▶ _What is expected_
The records that follow must be repeated exactly, except for their pictures.

[Page images and extracted text]
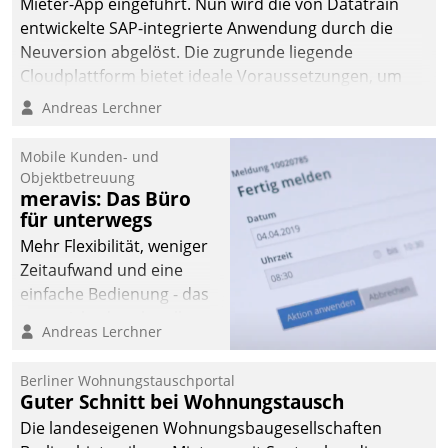
Mieter-App eingeführt. Nun wird die von Datatrain
automatisiert, vollständig
entwickelte SAP-integrierte Anwendung durch die
und auf Wunsch über
Neuversion abgelöst. Die zugrunde liegende
mehrere zuvor
Cloudplattform bietet ideale Voraussetzungen, um
festgelegte
die Funktionalität der App zu erweitern und weitere
Andreas Lerchner
Kommunikationswege bei
innovative Apps, auch von Drittanbietern, in SAP zu
den Empfängern ein.
integrieren.
Mobile Kunden- und
Objektbetreuung
meravis: Das Büro
für unterwegs
Mehr Flexibilität, weniger
Zeitaufwand und eine
einfache Bedienung - das
verspricht das aktuelle
Andreas Lerchner
Cockpit für mobile
Mitarbeiter von
Berliner Wohnungstauschportal
Datatrain. Die meravis
Guter Schnitt bei Wohnungstausch
Wohnungsbau- und
Die landeseigenen Wohnungsbaugesellschaften
Immobilien GmbH hat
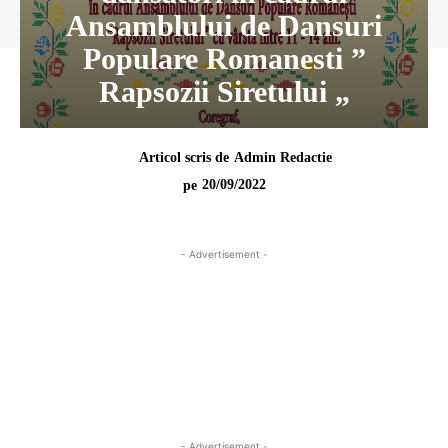
Ansamblului de Dansuri
Populare Romanesti ”
Rapsozii Siretului „
Articol scris de
Admin Redactie
20/09/2022
pe
- Advertisement -
- Advertisement -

▶ _Written answer_
Mieter-App eingeführt. Nun wird die von Datatrain
automatisiert, vollständig
entwickelte SAP-integrierte Anwendung durch die
und auf Wunsch über
Neuversion abgelöst. Die zugrunde liegende
mehrere zuvor
Cloudplattform bietet ideale Voraussetzungen, um
festgelegte
die Funktionalität der App zu erweitern und weitere
Andreas Lerchner
Kommunikationswege bei
innovative Apps, auch von Drittanbietern, in SAP zu
den Empfängern ein.
integrieren.
Mobile Kunden- und
Objektbetreuung
meravis: Das Büro
für unterwegs
Mehr Flexibilität, weniger
Zeitaufwand und eine
einfache Bedienung - das
verspricht das aktuelle
Andreas Lerchner
Cockpit für mobile
Mitarbeiter von
Berliner Wohnungstauschportal
Datatrain. Die meravis
Guter Schnitt bei Wohnungstausch
Wohnungsbau- und
Die landeseigenen Wohnungsbaugesellschaften
Immobilien GmbH hat
Ansamblului de Dansuri
Populare Romanesti ”
Rapsozii Siretului „
Articol scris de
Admin Redactie
20/09/2022
pe
- Advertisement -
- Advertisement -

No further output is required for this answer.